In our study, the confirmed responses and overall survival appear to be lower than that which has been generally reported. The overall response rate is consistent with the larger of the 3 previously reports using this combination. Although our overall response rate was similar, this did not translate into a median overall survival of a year, as described in the other trials.

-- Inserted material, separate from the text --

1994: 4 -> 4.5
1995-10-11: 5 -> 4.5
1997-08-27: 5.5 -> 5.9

Our study was conducted through the cooperative group setting, which usually offers a patient selection more representative of the community than single institution trials. Cooperative group studies usually report efficacy results inferior to those seen in highly selected patients from single institution trials. Further, the patient characteristics in these trials differed, and the Korean trial potentially reported on a better prognostic group of patients, thereby resulting in a higher response rate and median overall survival. There may also be potential inherent differences in the Korean population, related to the unidentified genetic differences within these populations in terms of the natural course of the disease, response and tolerability to chemotherapy.

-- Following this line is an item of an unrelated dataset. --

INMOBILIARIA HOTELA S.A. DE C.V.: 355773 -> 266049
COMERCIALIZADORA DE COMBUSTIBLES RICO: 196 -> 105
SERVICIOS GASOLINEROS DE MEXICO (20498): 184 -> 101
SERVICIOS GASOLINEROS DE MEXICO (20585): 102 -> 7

Other trials with gemcitabine-containing regimens have also been conducted, including combinations with docetaxel, oxaliplatin, cisplatin and carboplatin.20–22
Gemcitabine with oxaliplatin was reported by GERCOR, with the combination reporting a response rate of 33% and a median overall survival of 8.3 months.22
Other platinum containing regimens report 20 to 24% response rates and similar median overall survivals.20,21
The tolerability of these regimens vary. Most recently, Valle and colleagues reported a randomized phase II with 314 patients with advanced biliary cancer randomized to gemcitabine/cisplatin vs. gemcitabine alone. The median overall survival was greater with the combination of gemcitabine/cisplatin than the single agent, 11.7 vs. 8.2 months (p=0.002), as was progression free survival 8.5 vs. 6.5 months, (p=0.003). 23
Nevertheless the combination of gemcitabine and capecitabine is reasonable to consider in patients with metastatic or advanced biliary cancer. The study reached the primary objective with evaluation of confirmed response rates. The regimen was well tolerated with the most significant toxicities being hematologic, consistent with what has been reported with gemcitabine as a single agent. Furthermore, the gemcitabine was administered as a fixed dose rate infusion, which tends to cause more hematologic toxicity as well. Other more common grades 3 and 4 toxicities were related to liver function abnormalities, which may be a function of the patients underlying biliary disease. Fatigue was also more commonly reported. Given these clinical data, the combination of gemcitabine and capecitabine is a reasonable option in the treatment of patients with advanced biliary cancer.
Evaluation of the molecular correlates was limited due to the small number of samples and frequency of the polymorphisms. Although no clear associations or conclusions regarding outcome can be made, the longest overall survival was reported in the functional polymorphism TS 5′GC, which causes a lower transcriptional activity of TS, consistent with previous data with treatment with fluoropyrimidines. The data are limited but are interesting in that evaluation in larger clinical studies is warranted. The combination of gemcitabine and capecitabine is a reasonable approach to the treatment of patients with advanced biliary cancer, a disease that has limited treatment options. Further studies to evaluating chemotherapy should consider the role of novel targeted therapies in this disease process. Both EGFR1 and EGFR2 have been shown to be over-expressed, and combining chemotherapy with such agents may offer improved outcome. Other novel targets to consider in this disease include anti-angiogenic therapies. Clearly, there is a need for improved therapeutics in biliary cancer and this reported combination offers another option of a combination as a potential starting point upon which to build.